Babe. He hadn’t called her that in a while. She hadn’t realized how much she’d missed it.
“You’re scaring me.”
“I’m scaring me, too.”
“Is it cancer?”
Whatever was wrong, it was so awful that he
r husband didn’t know how to tell her about. So she’d help him. Guess all night if she had to. She’d said they’d get through it together and they would. She’d show him. She had enough faith for both of them. They just had to—
“No, it’s not cancer,” Brandon said, shifting so that no part of him was touching any part of her. The movement was subtle. Moving a knee. But she noticed. “I’m not sick,” he added.
“Then what?” His expression, no matter how hard she studied it, told her nothing. Except that he was hurting.
She racked her brain, trying to think of anything that had happened, anything she might have missed. Tried to figure out when the problem had started. And still drew blanks.
It had to have something to do with Kara. Everything had been fine...normal...until shortly before the baby was born.
The baby was fine. Not only had all the doctors said so, but as a nurse, Lynn would know if something was wrong with her infant daughter. Kara had a healthy appetite. Slept well. And, as her father had just pointed out, didn’t cry much at all.

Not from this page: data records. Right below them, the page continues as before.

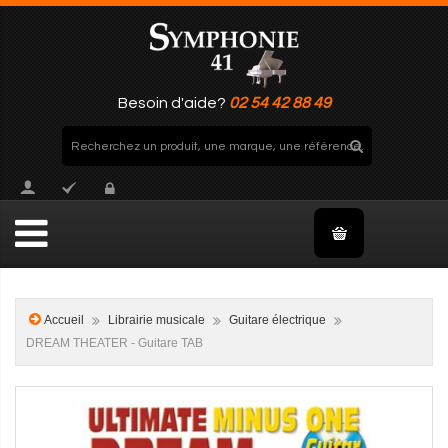
Besoin d'aide?
02 54 42 88 49
Accueil
Librairie musicale
Guitare électrique
DREAM THEATER - Guitare TAB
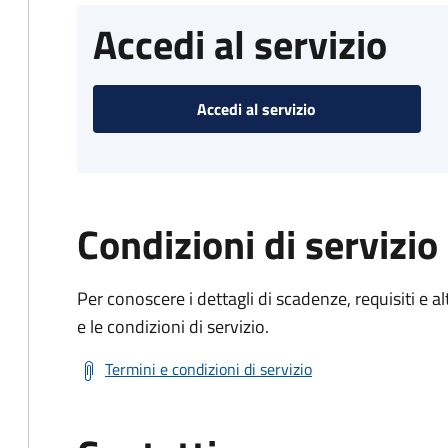
Accedi al servizio
Accedi al servizio
Condizioni di servizio
Per conoscere i dettagli di scadenze, requisiti e al
e le condizioni di servizio.
Termini e condizioni di servizio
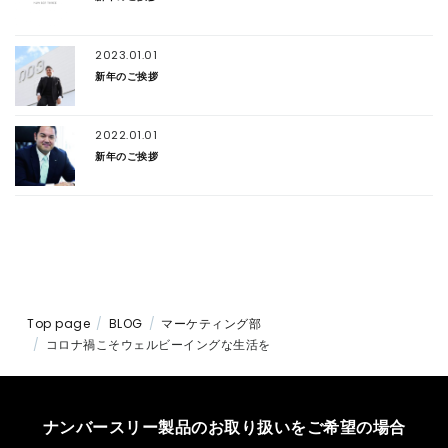
2023.01.01
新年のご挨拶
2022.01.01
新年のご挨拶
Top page
BLOG
マーケティング部
コロナ禍こそウェルビーイングな生活を
ナンバースリー製品のお取り扱いをご希望の場合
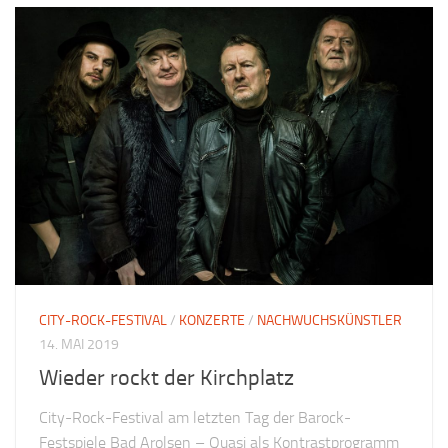
CITY-ROCK-FESTIVAL
/
KONZERTE
/
NACHWUCHSKÜNSTLER
14. MAI 2019
Wieder rockt der Kirchplatz
City-Rock-Festival am letzten Tag der Barock-
Festspiele Bad Arolsen – Quasi als Kontrastprogramm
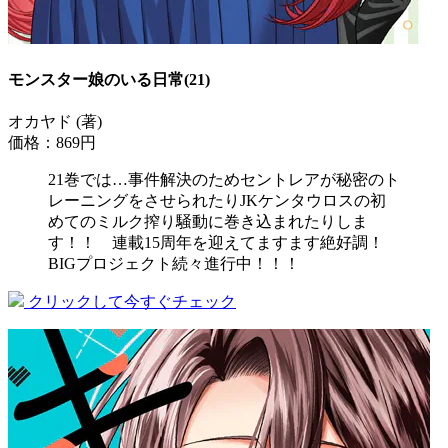
モンスター娘のいる日常(21)
オカヤド (著)
価格：869円
21巻では…事件解決のためセントレアが秘密のト
レーニングをさせられたりJKケンタウロスの初
めてのミルク搾り騒動に巻き込まれたりしま
す！！ 連載15周年を迎えてますます絶好調！
BIGプロジェクト続々進行中！！！
クリックして今すぐチェック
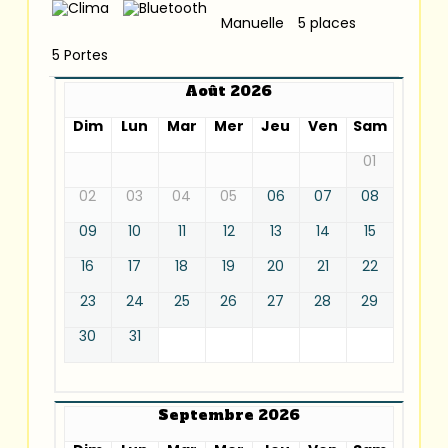
Manuelle
5 places
5 Portes
Août 2026
Dim
Lun
Mar
Mer
Jeu
Ven
Sam
01
02
03
04
05
06
07
08
09
10
11
12
13
14
15
16
17
18
19
20
21
22
23
24
25
26
27
28
29
30
31
Septembre 2026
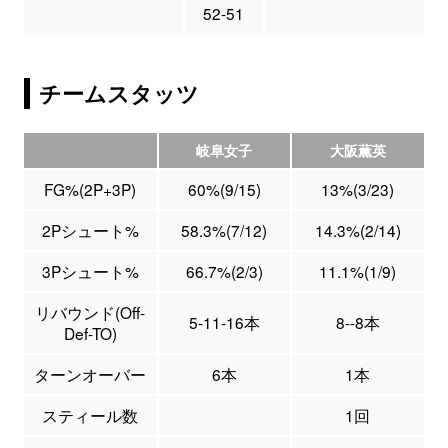
52-51
チームスタッツ
岐阜女子
大阪薫英
FG%(2P+3P)
60%(9/15)
13%(3/23)
2Pシュート%
58.3%(7/12)
14.3%(2/14)
3Pシュート%
66.7%(2/3)
11.1%(1/9)
リバウンド(Off-
5-11-16本
8--8本
Def-TO)
ターンオーバー
6本
1本
スティール数
1回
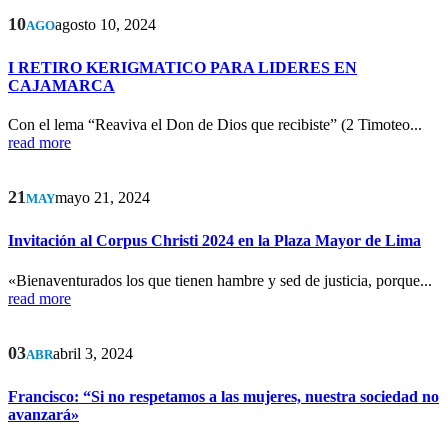
10
agosto 10, 2024
AGO
I RETIRO KERIGMATICO PARA LIDERES EN
CAJAMARCA
Con el lema “Reaviva el Don de Dios que recibiste” (2 Timoteo...
read more
21
mayo 21, 2024
MAY
Invitación al Corpus Christi 2024 en la Plaza Mayor de Lima
«Bienaventurados los que tienen hambre y sed de justicia, porque...
read more
03
abril 3, 2024
ABR
Francisco: “Si no respetamos a las mujeres, nuestra sociedad no
avanzará»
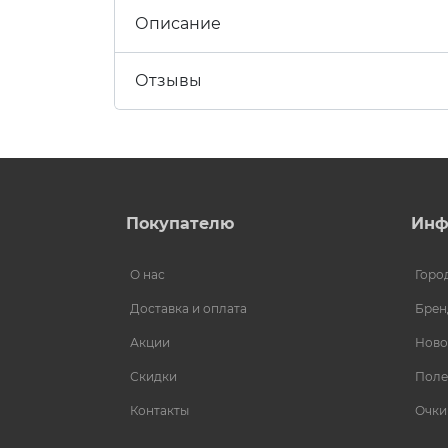
Описание
Отзывы
Покупателю
Инф
О нас
Горо
Доставка и оплата
Брен
Акции
Ново
Скидки
Поле
Контакты
Очки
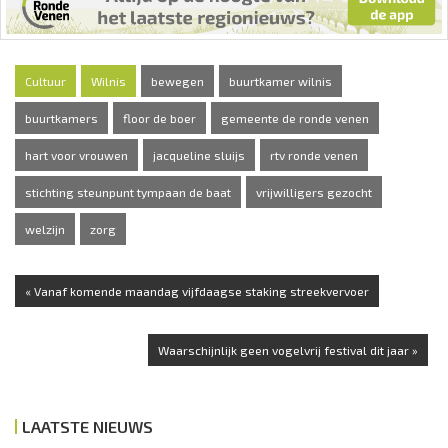
Cultuur
Wilnis
bewegen
buurtkamer wilnis
buurtkamers
floor de boer
gemeente de ronde venen
hart voor vrouwen
jacqueline sluijs
rtv ronde venen
stichting steunpunt tympaan de baat
vrijwilligers gezocht
welzijn
zorg
« Vanaf komende maandag vijfdaagse staking streekvervoer
Waarschijnlijk geen vogelvrij festival dit jaar »
LAATSTE NIEUWS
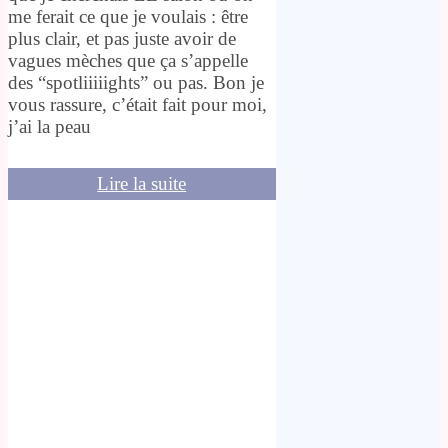
me ferait ce que je voulais : être
plus clair, et pas juste avoir de
vagues mèches que ça s’appelle
des “spotliiiiights” ou pas. Bon je
vous rassure, c’était fait pour moi,
j’ai la peau
Lire la suite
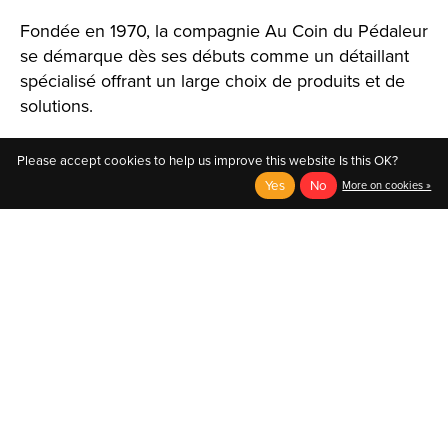
Fondée en 1970, la compagnie Au Coin du Pédaleur
se démarque dès ses débuts comme un détaillant
spécialisé offrant un large choix de produits et de
solutions.
Please accept cookies to help us improve this website Is this OK?
Yes
No
More on cookies »
English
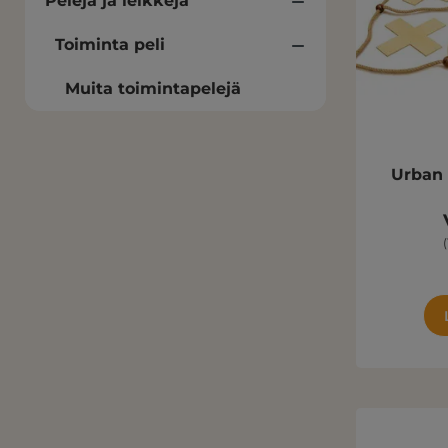
Pelejä ja leikkejä
Toiminta peli
Muita toimintapelejä
Urban 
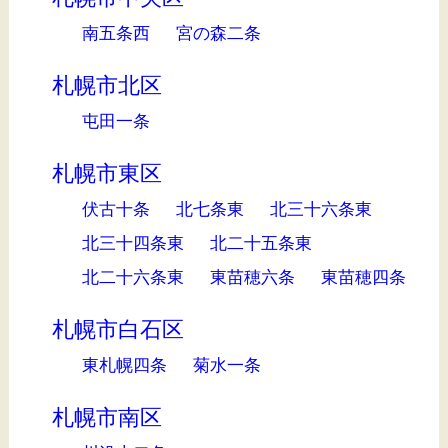
南五条西
宮の森二条
札幌市北区
屯田一条
札幌市東区
伏古十条
北七条東
北三十六条東
北三十四条東
北二十五条東
北二十六条東
東苗穂六条
東苗穂四条
札幌市白石区
東札幌四条
菊水一条
札幌市南区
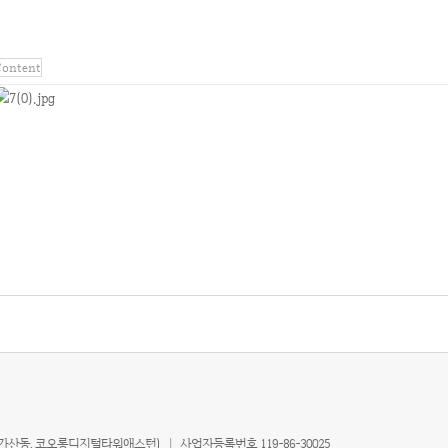
Content
 (가산동, 코오롱디지털타워애스턴)
|
사업자등록번호 119-86-30025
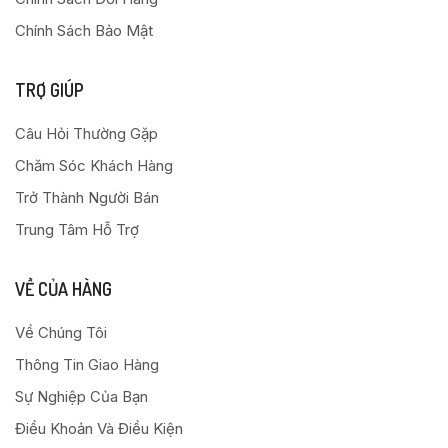
Chính Sách Bảo Mật
TRỢ GIÚP
Câu Hỏi Thường Gặp
Chăm Sóc Khách Hàng
Trở Thành Người Bán
Trung Tâm Hỗ Trợ
VỀ CỦA HÀNG
Về Chúng Tôi
Thông Tin Giao Hàng
Sự Nghiệp Của Bạn
Điều Khoản Và Điều Kiện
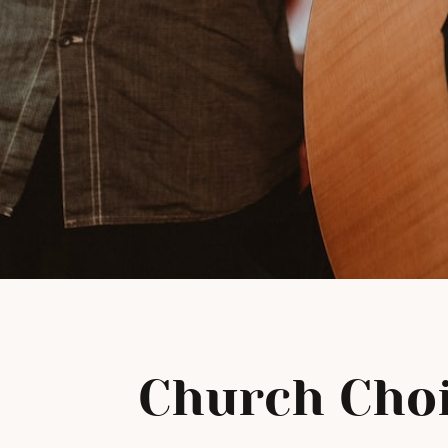
Church Cho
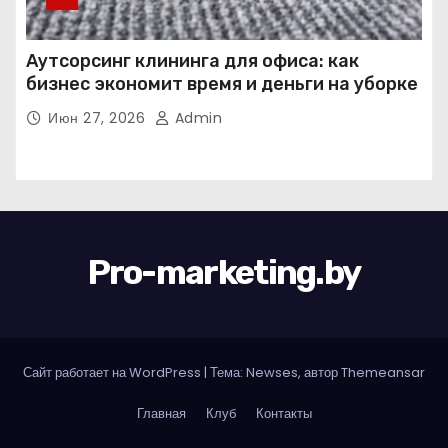
Аутсорсинг клининга для офиса: как
бизнес экономит время и деньги на уборке
Июн 27, 2026
Admin
Pro-marketing.by
Сайт работает на WordPress
|
Тема: Newses, автор
Themeansar
Главная
Клуб
Контакты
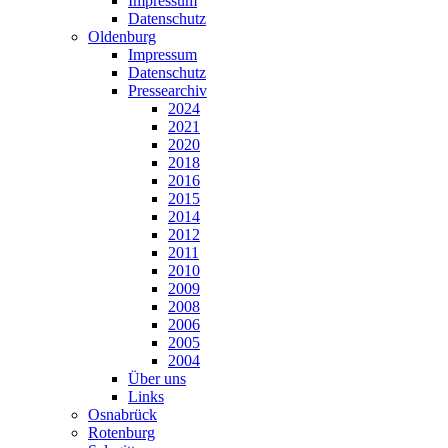
Impressum
Datenschutz
Oldenburg
Impressum
Datenschutz
Pressearchiv
2024
2021
2020
2018
2016
2015
2014
2012
2011
2010
2009
2008
2006
2005
2004
Über uns
Links
Osnabrück
Rotenburg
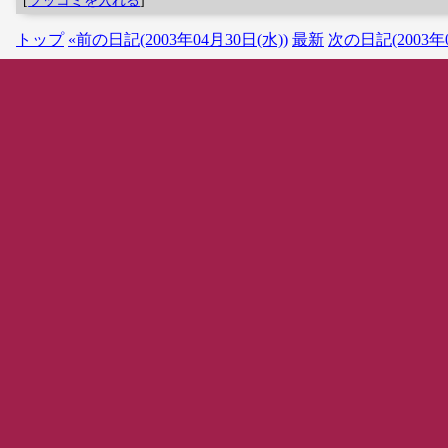
トップ
«前の日記(2003年04月30日(水))
最新
次の日記(2003年0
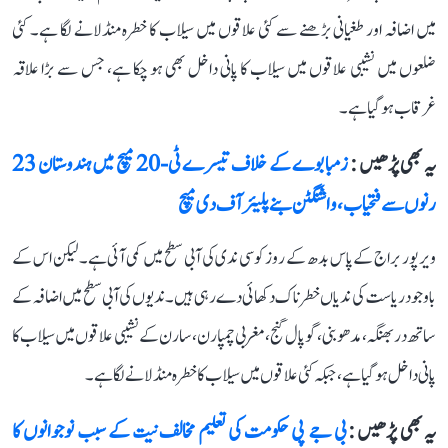
میں اضافہ اور طغیانی بڑھنے سے کئی علاقوں میں سیلاب کا خطرہ منڈلانے لگا ہے۔ کئی
ضلعوں میں نشیبی علاقوں میں سیلاب کا پانی داخل بھی ہو چکا ہے، جس سے بڑا علاقہ
غرقاب ہو گیا ہے۔
یہ بھی پڑھیں :
زمبابوے کے خلاف تیسرے ٹی-20 میچ میں ہندوستان 23
رنوں سے فتحیاب، واشنگٹن بنے پلیئر آف دی میچ
ویرپور براج کے پاس بدھ کے روز کوسی ندی کی آبی سطح میں کمی آئی ہے۔ لیکن اس کے
باوجود ریاست کی ندیاں خطرناک دکھائی دے رہی ہیں۔ ندیوں کی آبی سطح میں اضافہ کے
ساتھ دربھنگہ، مدھوبنی، گوپال گنج، مغربی چمپارن، سارن کے نشیبی علاقوں میں سیلاب کا
پانی داخل ہو گیا ہے، جبکہ کئی علاقوں میں سیلاب کا خطرہ منڈلانے لگا ہے۔
یہ بھی پڑھیں :
بی جے پی حکومت کی تعلیم مخالف نیت کے سبب نوجوانوں کا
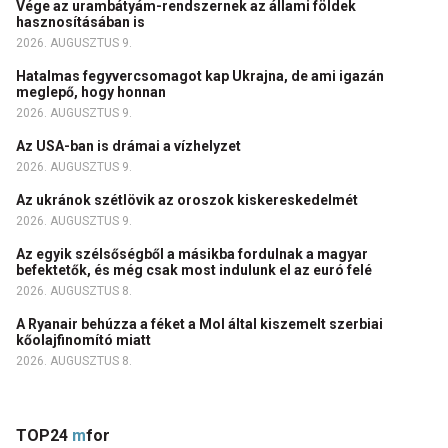
Vége az urambátyám-rendszernek az állami földek
hasznosításában is
2026. AUGUSZTUS 9.
Hatalmas fegyvercsomagot kap Ukrajna, de ami igazán
meglepő, hogy honnan
2026. AUGUSZTUS 9.
Az USA-ban is drámai a vízhelyzet
2026. AUGUSZTUS 9.
Az ukránok szétlövik az oroszok kiskereskedelmét
2026. AUGUSZTUS 9.
Az egyik szélsőségből a másikba fordulnak a magyar
befektetők, és még csak most indulunk el az euró felé
2026. AUGUSZTUS 8.
A Ryanair behúzza a féket a Mol által kiszemelt szerbiai
kőolajfinomító miatt
2026. AUGUSZTUS 8.
TOP24
m
for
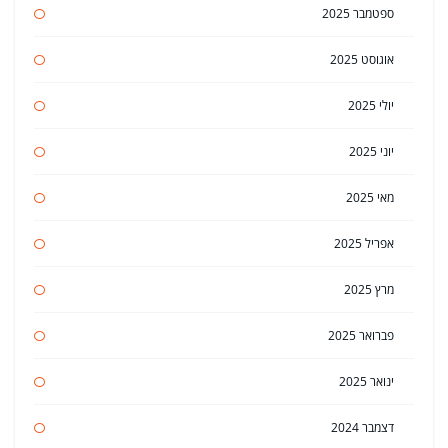
ספטמבר 2025
אוגוסט 2025
יולי 2025
יוני 2025
מאי 2025
אפריל 2025
מרץ 2025
פברואר 2025
ינואר 2025
דצמבר 2024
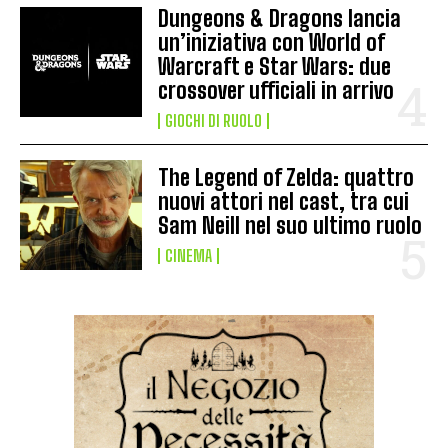
Dungeons & Dragons lancia
un’iniziativa con World of
Warcraft e Star Wars: due
crossover ufficiali in arrivo
GIOCHI DI RUOLO
The Legend of Zelda: quattro
nuovi attori nel cast, tra cui
Sam Neill nel suo ultimo ruolo
CINEMA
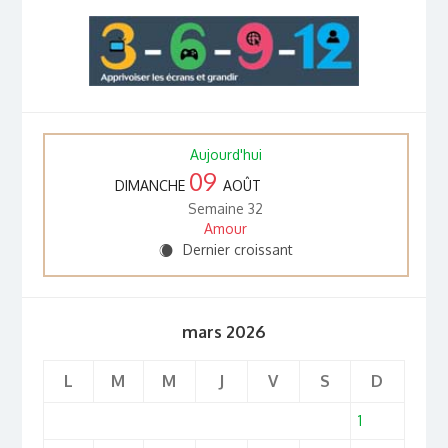
Aujourd'hui
09
DIMANCHE
AOÛT
Semaine 32
Amour
Dernier croissant
X
mars 2026
L
M
M
J
V
S
D
1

She was fine. Kara was fine. Which, in her mind, only left one other possibility. “There’s another woman.” While she’d been fat and pregnant, and uncomfortable and unable to have sex, he’d met someone else....
“No! Whatever else happens, Lynnie, you always have been and always will be the only woman I ever wanted or had sex with.”
There was no mistaking the truth in those words. They spoke straight to her heart. Breathing a little easier, Lynn reached for his hand again. “Just tell me, hon.” They were a team. Partners. For better or worse. “Things always seem worse until you get them out.”
His family was close by. And hers had visited twice since the baby’s birth. They’d help with whatever the problem was.
Maybe that was it. Maybe he was tired of both sets of parents camping out on their doorstep now that Kara was there.